Hi @pvary, thank you for the review! I’m wondering what’s our usual approach for checking backward compatibility. Should I apply similar changes to 1.19 and 1.20 to see if all tests still pass?
I remember previous attempts to remove TableSchema from Flink are failed. Could you please check if we were able to backport these changes to Flink 1.19/1.20?
Hi @pvary, thank you for the review! I’m wondering what’s our usual approach for checking backward compatibility. Should I apply similar changes to 1.19 and 1.20 to see if all tests still pass?
That's a good idea. Just please keep this PR 1.20 only, so it is easier to address the comments, and review.
Thanks, Peter
Made the same change for Flink 1.20, tests passed locally. Please take another look, thank you @pvary @mxm!
@liamzwbao: What is the plan with the other uses of TableSchema? Do we plan to remove those as well?

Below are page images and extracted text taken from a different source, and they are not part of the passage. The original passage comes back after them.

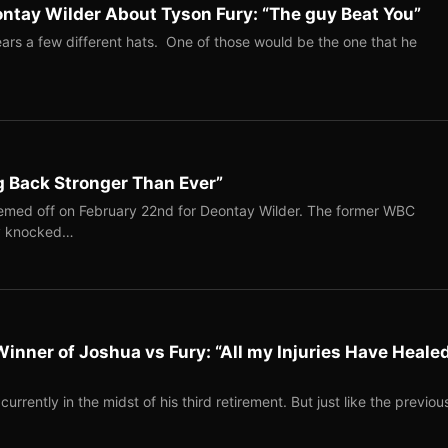
ntay Wilder About Tyson Fury: “The guy Beat You”
rs a few different hats. One of those would be the one that he
g Back Stronger Than Ever”
emed off on February 22nd for Deontay Wilder. The former WBC
ly knocked…
Winner of Joshua vs Fury: “All my Injuries Have Heale
rently in the midst of his third retirement. But just like the previou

@pvary Yep, my plan is to first remove TableSchema from IcebergSource. After that, I’ll deprecate the remaining methods in FlinkSchemaUtil, followed by deprecations in FlinkSink and IcebergSink. I’ll also clean up any remaining usages of TableSchema across the Flink codebase after that.

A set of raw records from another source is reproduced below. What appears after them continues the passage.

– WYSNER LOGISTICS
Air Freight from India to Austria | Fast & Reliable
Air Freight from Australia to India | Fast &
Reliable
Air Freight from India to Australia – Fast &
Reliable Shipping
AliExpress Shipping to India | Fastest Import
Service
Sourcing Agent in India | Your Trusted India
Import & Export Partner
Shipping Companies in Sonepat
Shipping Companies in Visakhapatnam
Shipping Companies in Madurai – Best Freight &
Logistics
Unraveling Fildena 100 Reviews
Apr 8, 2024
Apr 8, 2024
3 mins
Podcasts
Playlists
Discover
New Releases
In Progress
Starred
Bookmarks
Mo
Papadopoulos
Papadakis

What are the obstacles for completely getting rid of TableSchema?
What are the obstacles for completely getting rid of TableSchema?
Hi @mxm, do you mean removing all usages of TableSchema in a single PR? I think that would result in a fairly large change, which might be difficult to review. So my current plan is to break it down into smaller PRs. However, if you believe it's better to handle it all in one PR, I can give that a try.
As for the obstacles, one current discrepancy in the migration is that the legacy TableSchema.builder().build() performs some validation in the build() method. These validations are missing when directly using ResolvedSchema.of(), as they have been moved to the SchemaResolver.
So I see two possible options:
- Add the missing validation logic into the current utility function.
- Build a
Schemafirst and then resolve it toResolvedSchema. However, this approach requires aSchemaResolver, which may involve API changes. I'm not sure how we can obtain aSchemaResolverin this context.
For more discussion, please refer to this thread.
Thanks for elaborating! I've responded in the thread. If we can, it would be great to completely get rid of TableSchema in this PR. We can add the steps as separate commits. I leave it up to you though, if you think that is too much work.
Hi @mxm and @pvary, this PR is ready for review. I’ve fully removed/deprecated the use of TableSchema in Flink 2.0/1.20. The changes are split into four commits: IcebergSource, FlinkSchemaUtil, FlinkSink/IcebergSink, and other remaining items such as FlinkCatalog. Please take another look, thanks!
@liamzwbao: This is quite a big change, but seems like a good direction to me. If I can have 2 requests, I would like to ask you:
- It is good that we validated that the Flink 1.20, and the Flink 2.0 migration is working, but in the PR only change the thing for Flink 2.0. This helps for the reviewers, so we don't have to double check everything, and also helps the contributors as a requested change is needed to be modified once. Later, when the Flink 2.0 PR is merged, then in a separate PR we backport the final changes to Flink 1.20/1.19, and then we only need to highlight the changes compared to the original PR.
- Could you please check that we keep calling the old, deprecated methods at least in a few unit tests (maybe add some new duplicated smokes tests). This is needed to ensure that the old functionality still works.
Thanks for all your effort here! I would love to merge these changes after the 2 asks above are addressed.
Thanks, Peter
Merged to main. Thanks for the migration @liamzwbao and @mxm for the review!
@liamzwbao: Please prepare the backport PRs to Flink 1.19/1.20. The following command could help: g diff HEAD~1 HEAD flink/v2.0 |sed "s/v2.0/v1.19/g">/tmp/patch. Please leave a not on the backport PR if you need to modify anything above cleanly applying the patch.